* ЗАДАНИЕ A *
Назовите все города, упомянутые в отрывке ниже о книге по искусству итальянского Возрождения.

* ОТРЫВОК ДЛЯ ЧТЕНИЯ *
----------
Говоря об источниках и материалах, нельзя забывать о всемогущем Интернете – ведь в его недрах отыскиваются сведения обо всем, что может показаться интересным или необходимым. К сожалению, Интернет не всегда способен обеспечить достоверными сведениями тех, кто в них заинтересован. И если, скажем, уважаемая «Википедия» может считаться достойным партнером всякого серьезного исследователя, то многие другие ресурсы разного происхождения далеко не всегда и не во всем оказываются по-настоящему состоятельными. Тем не менее заранее отвергать помощь интернет-ресурсов, видимо, не стоит. В некоторых (не очень многочисленных) случаях подобная помощь оказалась полезной и при переиздании этой книги.
Нам кажется необходимым подчеркнуть, что автор данной книги выступает в роли не более чем интерпретатора, популяризатора широко известного исторического материала; это, однако, не только не лишает автора права, а, наоборот, вменяет ему в обязанность рассматривать и оценивать этот материал по-своему, в избранных именно им ракурсах и последовательности. Но при этом сразу хочется оговориться, что собственные выводы и оценки автор никоим образом не считает непогрешимыми и по этой причине отнюдь не стремится навязать их читателю. Автор надеется, что в работе над книгой положительную роль сыграл накопленный им опыт многолетнего преподавания истории искусства в высших учебных заведениях. В тексте книги отражены также и личные впечатления автора, полученные при очном знакомстве с памятниками итальянского Возрождения. Для иллюстрирования книги использованы как снимки с натуры (в том числе архивные), так и воспроизведения печатной графики разных лет.
Как можно определить жанр данного сочинения? Автору кажется, что книга может считаться традиционным по построению искусствоведческим трудом, организованным в основном в соответствии с хронологией тех явлений, о которых идет речь. Наиболее последовательно этот принцип реализован во второй главе, но в ее построении легко ощутить также топографический (географический) порядок, обычно соблюдаемый в путеводителях: материал здесь представлен в соответствии с маршрутом воображаемого путешествия – от Рима на юге до Милана и Венеции на севере Италии. Первую главу можно рассматривать как расширенное введение в тему; в этой главе разъясняются некоторые из встречающихся в тексте специфических понятий и приводятся необходимые сведения из географии и истории. В главах с третьей по пятую доминирует монографический принцип: каждый параграф (за единственным исключением) в пределах этих глав посвящен кому-то из великих художников итальянского Возрождения. Однако в совокупности друг с другом параграфы выстраиваются так, чтобы в результате образовалась последовательность, подчиненная общей хронологии. И опять-таки здесь нельзя обойтись без оговорки: заключительный параграф третьей главы – это дань типологическому принципу организации текста.
В серии книг по искусству, выпускавшейся издательством «Азбука» в 2000-х годах, изданию нашей работы предшествовал выпуск в свет двух книг известного искусствоведа А. В. Степанова, излагающих историю изобразительного искусства Италии эпохи Возрождения[6]. Автор этих книг вполне обоснованно счел необходимым разъяснить читателю некоторые особенности собственного видения и понимания исторического материала (несколько отличающихся от традиционных), что, естественно, сказалось как на структуре, так и на содержании упомянутых сочинений. Поскольку читатели, интересующиеся эпохой Возрождения, могут обратиться к чтению книг и А. В. Степанова, и нашей, мы полагаем, что не лишним будет акцентировать внимание на некоторых расхождениях во взглядах обоих авторов на изучаемый предмет. Заметим попутно, что такого рода расхождения в искусствознании не только допустимы, но, вероятно, и желательны: благодаря им становится более интенсивной работа мысли читателя, поставленного перед необходимостью сформировать собственный взгляд на те или иные дискуссионные проблемы.
----------
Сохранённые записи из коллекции
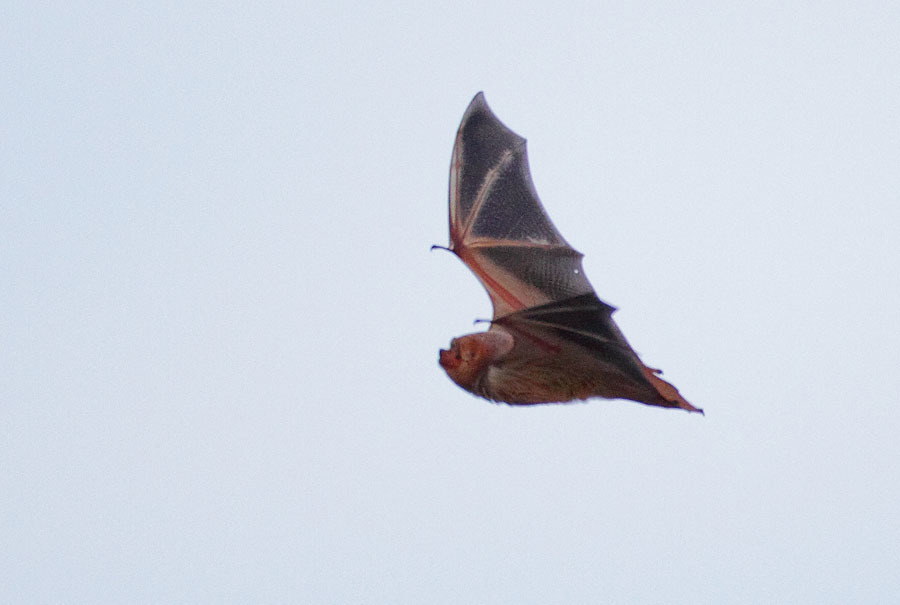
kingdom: Animalia
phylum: Chordata
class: Mammalia
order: Chiroptera
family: Vespertilionidae
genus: Lasiurus
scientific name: Lasiurus borealis
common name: Eastern red bat
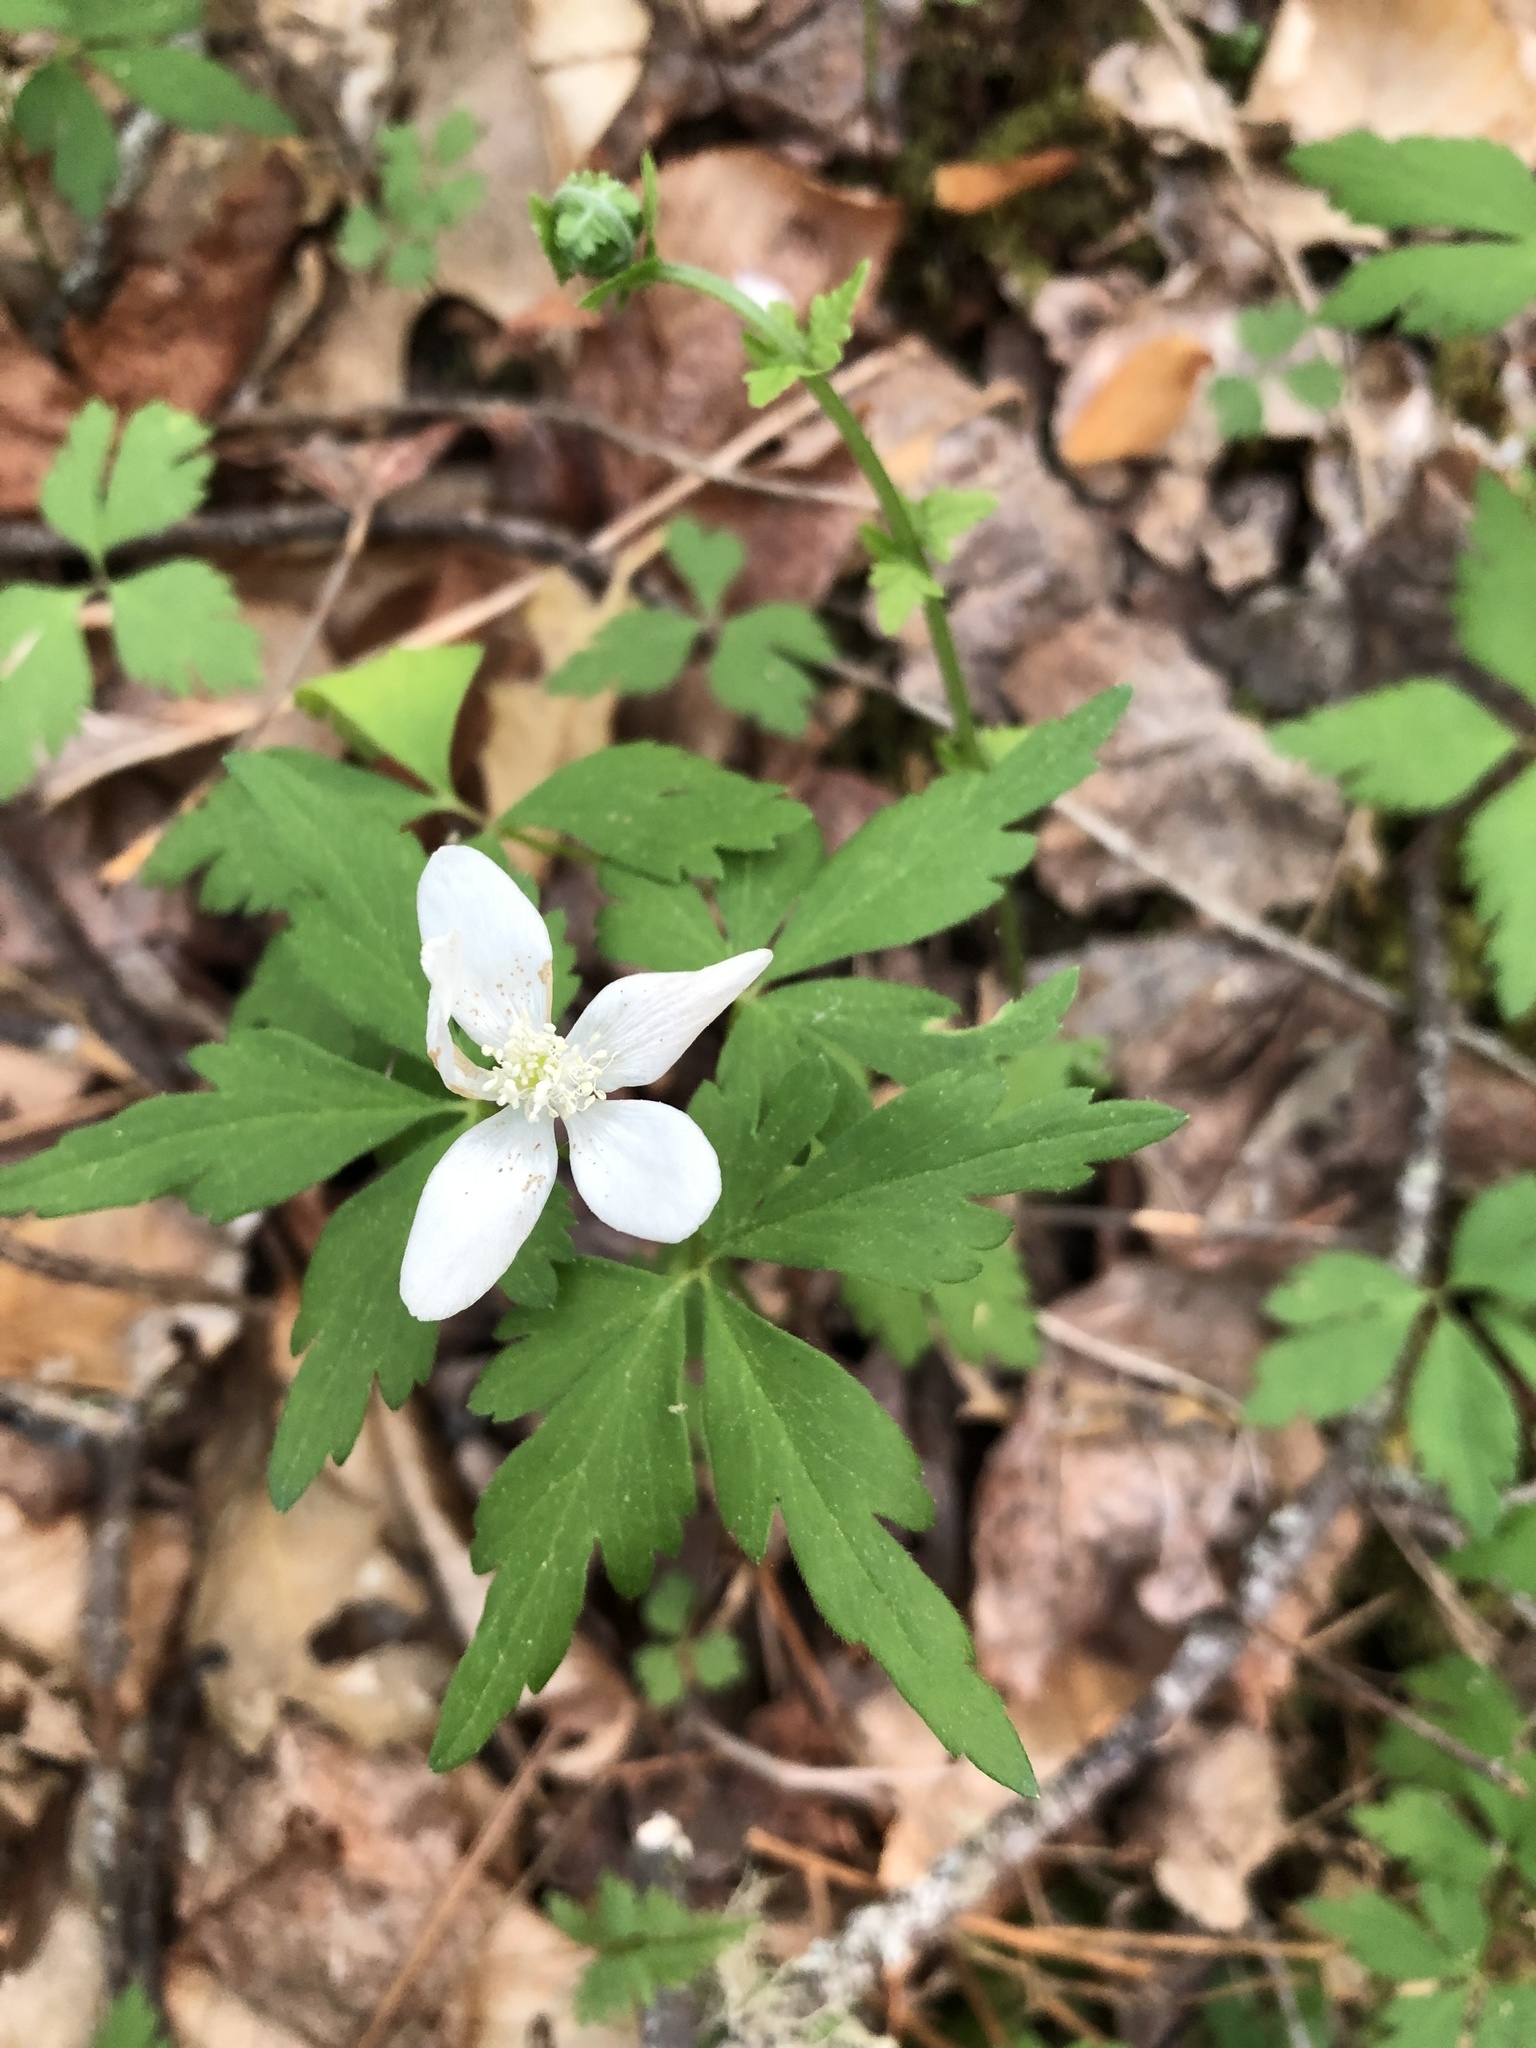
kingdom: Plantae
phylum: Tracheophyta
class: Magnoliopsida
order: Ranunculales
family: Ranunculaceae
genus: Anemone
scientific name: Anemone quinquefolia
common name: Wood anemone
----------
* ЗАДАНИЕ B *
Извлеките из перечня выше все строки в прежнем виде, опустив изображения.

* ИТОГОВЫЙ ОТВЕТ A *
Рим, Милан, Венеция

* ИТОГОВЫЙ ОТВЕТ B *
kingdom: Animalia
phylum: Chordata
class: Mammalia
order: Chiroptera
family: Vespertilionidae
genus: Lasiurus
scientific name: Lasiurus borealis
common name: Eastern red bat
kingdom: Plantae
phylum: Tracheophyta
class: Magnoliopsida
order: Ranunculales
family: Ranunculaceae
genus: Anemone
scientific name: Anemone quinquefolia
common name: Wood anemone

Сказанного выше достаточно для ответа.